In celebration of the holiday, I'm posting a recent custom window which features a Lion and Lamb .. Enjoy!
Here is one of two photos sent to me by my customer in Florida, for the window she asked me to create. Her brother is a former stained glass artist but he never got around to making one for her. She said she's been waiting over 20 years for this window. The window is 24" wide by 17" high, to go into the space left by a wall air conditioner. Here we go!
Here's the companion image she sent. Her request was to do the entire window in shades of blue.
Here is my computer rendition of the all-blue image, which is approved on the first submission.
In order to render a realistic monochromatic scene, I chose 7 or 8 different shades of blue, opalescent glass, along with white and pink for the lamb. She requested opalescent glass, which is non-transparent but lets lots of light shine through.
An early step in the process is the creation of the pattern. Here I'm using taped-together Manila folders as the bottom layer, with carbon paper in between, and the "cartoon" or paper pattern on the top. I trace all the numbers, markings and colors onto the folders.
The border gets cut with standard scissors. The individual pattern pieces are cut with specialized stained glass pattern shears. They are double-bladed and cut out a small strip of paper between each piece. This space will be taken up later by copper foil.

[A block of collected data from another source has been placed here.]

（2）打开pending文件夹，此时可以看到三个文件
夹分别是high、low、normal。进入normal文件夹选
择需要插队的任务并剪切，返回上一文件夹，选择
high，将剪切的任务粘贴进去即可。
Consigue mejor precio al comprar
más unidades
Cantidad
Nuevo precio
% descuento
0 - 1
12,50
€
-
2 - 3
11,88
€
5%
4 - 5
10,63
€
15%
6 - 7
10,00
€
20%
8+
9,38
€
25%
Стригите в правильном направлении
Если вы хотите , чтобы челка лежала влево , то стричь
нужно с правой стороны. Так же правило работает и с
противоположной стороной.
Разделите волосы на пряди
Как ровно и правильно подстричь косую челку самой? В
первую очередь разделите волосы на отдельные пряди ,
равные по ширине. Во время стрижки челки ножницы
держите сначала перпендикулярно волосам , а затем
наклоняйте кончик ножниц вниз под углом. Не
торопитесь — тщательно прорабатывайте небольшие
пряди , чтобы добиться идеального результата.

Each pattern piece is traced onto a shade of blue glass as shown. Then I use an oil-filled pistol grip glass cutter to hand cut most of the pieces.
This tool is called "groziers" and it is used to nip off smaller pieces of glass. The blue tool in the background are my "running pliers" which I use to snap off glass pieces which have a more straight score.

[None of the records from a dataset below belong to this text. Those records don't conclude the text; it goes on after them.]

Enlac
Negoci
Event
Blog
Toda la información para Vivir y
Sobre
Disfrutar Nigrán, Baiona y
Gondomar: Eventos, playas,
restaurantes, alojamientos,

As each piece of glass is cut, I bring it to the grinder. This step makes the glass safe to handle and allows the copper foil to adhere more effectively.
Some of the pieces in this pattern are too elaborate to be cut by hand. Here is one of them. Here I've coated the Sharpie outline with lip balm to prevent my electric ring saw from washing off the markings.
I gave my customer a choice of eye color for the lion. She left it up to me, so I chose the amber. She loved it!
Originally, I had designed the lamb's face by using several smaller pieces of glass. Then I decided to paint the features on for a more realistic look.
Here are some blue pieces cut, some pattern pieces, and many more pieces traced and ready to be cut.
Back to the wet ring saw for more intricate cuts.
Its coming along nicely. Here I'm about to place another piece of blue onto the "cartoon". Notice the metal "fence" around the border of the cartoon. This serves to hold the pieces in place as I work.
Applying the copper foil to each piece of glass.
I'm using permanent glass paint on the lamb's face and for the pupils of the lion's eyes. After painting on the images, it dries for 24 hours. Then the pieces get baked for 40 minutes. After the pieces are cooled, they'll receive copper foil and be added to the cartoon.
Here's the window, with all of the copper foiling completed.
As I do with most windows, I ran copper reinforcement randomly throughout the window. You can see strips of it here, between the pieces of glass. After the window is soldered, the reinforcement becomes invisible.
Applying liquid flux to the copper foil. This chemical helps the solder to flow evenly over the copper foil.
Here I'm "tack soldering" the window. I'm applying small amounts of solder to the intersections of the glass, to lock them together.
Now that the tack soldering is done, I removed the metal "fence" and I'm sliding out the "cartoon".
Here it is, fully soldered on the front.
Another view as I'm holding it up to the light. Stunning isn't it?
Another view, showing the compelling amber eyes of the lion.
Next my husband Eric has custom cut a zinc metal frame for the border. Then he reinstalls the "fence" around the perimeter. Then I solder the lead lines to the frame, and secure the corners. After the front is done, the fence is removed. Then I solder the back of the window. After soldering, the window receives a thorough cleaning with a neutralizing spray.
Here I'm making hanging hooks out of 20 gauge wire.
Now the hook is embedded into a small mound of solder. I slightly bent the hook so that my customer can attach hanging chains.
Next, the entire window, front, back, sides and frame, receives a coating of black patina. The residue of the patina is also thoroughly washed off once its allowed to set for a while.
Wiping off the neutralizing spray.
And here is the completed lion and lamb in the light!
Another view. As with all stained glass windows, it will appear differently depending on the source, intensity and direction of the light on it.
My thanks to Susan for asking me to create this very special window for her. As arranged, Eric and I delivered it to her family members in northwestern NJ, in time for the family to enjoy for Thanksgiving.